Un film di finzione che assomiglia a un documentario, tanto la cinepresa segue da vicino la vita quotidiana di questa giovane donna, sempre in movimento: nella cucina di casa, dove allo stesso tempo prepara da mangiare, tiene occupato il figlio, risponde al telefono, controlla le bollette, si veste; per strada, dove corre con il passeggino facendo lo slalom tra i cumuli di neve; nell'Accademia d'arte dove fa la modella, e dove riceve le visite struggenti del suo ex compagno, mentre suo figlio sgambetta tra le tele degli allievi.

Un personaggio esplosivo (che per vitalità e abbigliamento eccentrico ricorda la Poppy di Happy-Go-Lucky di Mike Leigh), interpretato in modo sottile da Roma Gasiorowska, premio della miglior attrice all'ultimo Festival del Cinema Polacco di Gdynia per questo ruolo. «Ki è ispirata a una ragazza madre che ho realmente conosciuto, che un giorno mi è piombata in casa con le sue mille esigenze. Per sopravvivere, non potevo fare altro che chiudermi in camera e scrivere», racconta lo sceneggiatore Pawel Ferdek. «Non c'è un inizio e una fine in questa storia», spiega il regista, «seguiamo Ki ed è come se vivessimo con lei un pezzetto della sua vita».
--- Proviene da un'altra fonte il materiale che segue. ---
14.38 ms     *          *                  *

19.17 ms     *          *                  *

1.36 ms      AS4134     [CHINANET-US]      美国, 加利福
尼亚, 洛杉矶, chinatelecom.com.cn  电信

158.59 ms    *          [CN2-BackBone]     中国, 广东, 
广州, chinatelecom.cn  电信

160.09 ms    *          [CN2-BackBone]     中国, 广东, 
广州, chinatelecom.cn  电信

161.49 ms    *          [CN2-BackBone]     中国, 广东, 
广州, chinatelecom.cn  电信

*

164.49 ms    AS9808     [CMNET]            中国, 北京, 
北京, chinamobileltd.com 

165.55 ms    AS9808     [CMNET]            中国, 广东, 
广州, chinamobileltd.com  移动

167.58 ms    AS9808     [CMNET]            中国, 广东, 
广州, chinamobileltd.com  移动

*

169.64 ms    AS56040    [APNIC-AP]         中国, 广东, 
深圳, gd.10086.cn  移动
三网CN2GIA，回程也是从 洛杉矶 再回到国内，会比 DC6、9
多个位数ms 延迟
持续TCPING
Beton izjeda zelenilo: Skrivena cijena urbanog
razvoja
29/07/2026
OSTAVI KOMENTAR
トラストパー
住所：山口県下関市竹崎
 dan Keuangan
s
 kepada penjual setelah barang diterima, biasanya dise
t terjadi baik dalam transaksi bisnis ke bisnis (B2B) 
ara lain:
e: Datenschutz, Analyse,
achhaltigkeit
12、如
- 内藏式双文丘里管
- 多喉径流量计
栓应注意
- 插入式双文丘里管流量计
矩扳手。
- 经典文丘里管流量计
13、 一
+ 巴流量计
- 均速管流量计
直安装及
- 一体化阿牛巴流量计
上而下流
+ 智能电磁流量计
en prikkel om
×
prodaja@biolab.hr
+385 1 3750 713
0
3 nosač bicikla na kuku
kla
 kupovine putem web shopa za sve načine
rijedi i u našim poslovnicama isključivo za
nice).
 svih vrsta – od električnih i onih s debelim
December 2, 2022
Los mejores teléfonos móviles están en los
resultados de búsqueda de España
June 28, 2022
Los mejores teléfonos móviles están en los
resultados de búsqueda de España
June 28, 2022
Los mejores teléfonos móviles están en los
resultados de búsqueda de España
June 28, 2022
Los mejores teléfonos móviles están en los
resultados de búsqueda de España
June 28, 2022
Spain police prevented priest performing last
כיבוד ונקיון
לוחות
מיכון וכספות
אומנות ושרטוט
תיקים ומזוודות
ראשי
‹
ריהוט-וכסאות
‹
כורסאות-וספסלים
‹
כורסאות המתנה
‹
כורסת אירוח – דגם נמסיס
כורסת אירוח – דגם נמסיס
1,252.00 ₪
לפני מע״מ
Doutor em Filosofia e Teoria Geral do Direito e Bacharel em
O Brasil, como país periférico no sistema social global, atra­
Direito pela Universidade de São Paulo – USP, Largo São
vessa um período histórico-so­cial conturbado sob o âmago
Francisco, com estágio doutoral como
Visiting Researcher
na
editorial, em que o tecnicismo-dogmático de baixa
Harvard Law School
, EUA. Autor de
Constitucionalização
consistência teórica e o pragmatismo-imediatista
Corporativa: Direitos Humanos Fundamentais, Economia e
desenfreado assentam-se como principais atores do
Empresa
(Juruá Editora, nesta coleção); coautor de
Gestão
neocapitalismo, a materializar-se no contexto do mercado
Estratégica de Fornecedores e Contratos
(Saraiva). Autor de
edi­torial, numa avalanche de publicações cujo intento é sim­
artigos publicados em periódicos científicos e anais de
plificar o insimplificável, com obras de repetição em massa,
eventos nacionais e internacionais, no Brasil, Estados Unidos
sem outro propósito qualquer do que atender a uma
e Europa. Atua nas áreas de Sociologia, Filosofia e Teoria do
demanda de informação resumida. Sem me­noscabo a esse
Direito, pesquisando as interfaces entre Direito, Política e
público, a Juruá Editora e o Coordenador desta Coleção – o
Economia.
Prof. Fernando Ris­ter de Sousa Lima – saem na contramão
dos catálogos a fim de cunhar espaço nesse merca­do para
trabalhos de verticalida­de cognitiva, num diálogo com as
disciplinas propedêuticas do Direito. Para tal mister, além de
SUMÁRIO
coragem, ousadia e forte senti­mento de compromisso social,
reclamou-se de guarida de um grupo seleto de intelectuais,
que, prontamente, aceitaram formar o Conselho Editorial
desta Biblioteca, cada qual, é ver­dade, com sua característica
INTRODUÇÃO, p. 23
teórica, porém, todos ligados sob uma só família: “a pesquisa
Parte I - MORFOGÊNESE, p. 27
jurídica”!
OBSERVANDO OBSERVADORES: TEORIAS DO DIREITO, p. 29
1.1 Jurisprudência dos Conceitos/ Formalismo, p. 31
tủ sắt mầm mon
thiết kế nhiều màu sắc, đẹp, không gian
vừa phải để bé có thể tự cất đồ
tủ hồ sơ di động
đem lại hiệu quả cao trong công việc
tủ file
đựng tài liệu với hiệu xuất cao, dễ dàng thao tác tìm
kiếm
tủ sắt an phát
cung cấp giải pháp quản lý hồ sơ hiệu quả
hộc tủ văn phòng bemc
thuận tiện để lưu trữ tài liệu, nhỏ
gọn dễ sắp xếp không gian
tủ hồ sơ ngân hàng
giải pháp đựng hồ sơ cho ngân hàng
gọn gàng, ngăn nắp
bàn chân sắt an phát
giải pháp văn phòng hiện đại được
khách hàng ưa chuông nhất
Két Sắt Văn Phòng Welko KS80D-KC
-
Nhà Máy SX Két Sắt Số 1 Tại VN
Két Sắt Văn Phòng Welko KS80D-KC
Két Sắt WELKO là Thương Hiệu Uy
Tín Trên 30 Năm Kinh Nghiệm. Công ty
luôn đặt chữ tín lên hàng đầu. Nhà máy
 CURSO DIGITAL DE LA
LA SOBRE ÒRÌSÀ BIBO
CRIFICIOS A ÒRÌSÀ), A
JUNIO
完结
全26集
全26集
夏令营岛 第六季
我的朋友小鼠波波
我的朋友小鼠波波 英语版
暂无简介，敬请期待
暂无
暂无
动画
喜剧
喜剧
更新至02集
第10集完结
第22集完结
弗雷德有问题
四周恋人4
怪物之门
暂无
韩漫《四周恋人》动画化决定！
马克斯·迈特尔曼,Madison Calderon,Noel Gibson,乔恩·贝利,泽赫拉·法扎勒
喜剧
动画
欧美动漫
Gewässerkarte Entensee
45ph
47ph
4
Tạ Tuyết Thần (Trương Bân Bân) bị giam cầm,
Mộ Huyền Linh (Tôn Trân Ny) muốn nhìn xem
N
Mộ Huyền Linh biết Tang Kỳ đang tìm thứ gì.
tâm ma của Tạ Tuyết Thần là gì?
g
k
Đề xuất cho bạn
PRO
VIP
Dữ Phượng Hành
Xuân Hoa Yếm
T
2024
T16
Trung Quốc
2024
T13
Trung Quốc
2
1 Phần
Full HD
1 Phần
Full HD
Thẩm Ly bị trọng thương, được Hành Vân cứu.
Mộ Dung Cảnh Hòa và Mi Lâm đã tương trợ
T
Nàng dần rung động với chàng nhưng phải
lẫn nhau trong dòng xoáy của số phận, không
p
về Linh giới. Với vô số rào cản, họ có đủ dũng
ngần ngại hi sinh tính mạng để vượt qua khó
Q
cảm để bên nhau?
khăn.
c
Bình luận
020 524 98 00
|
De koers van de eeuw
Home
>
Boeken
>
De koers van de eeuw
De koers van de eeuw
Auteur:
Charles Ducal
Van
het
Andatura più lenta e contemplativa, ma stesso coraggio di vivere e lottare in L'hiver dernier del regista americano trapiantato a Bruxelles John Shank, anch'esso nella selezione dei Venice Days. Qui le giornate sono regolari, monotone, scandite dai ritmi della terra e del bestiame. Protagonista di questa coproduzione franco-belga, oltre al paesaggio splendido e selvaggio del Massiccio Centrale francese, è Johann (Vincent Rottiers), giovane agricoltore condannato a vivere su un altopiano isolato e a portare sulle spalle la responsabilità dell'azienda di famiglia, la cui sopravvivenza è a rischio. Un lascito che è fonte di gioia per lui, ma anche di fatica e dolore. Secondo il regista, «un film sull'attaccamento alla terra, sul confronto tra l'uomo e la natura, su una comunità di agricoltori e le sue regole, e sull'importanza dell'eredità, materiale e spirituale». Senza dubbio un film ben fotografato, che immerge lo spettatore in una realtà inconsueta, primitiva, antica.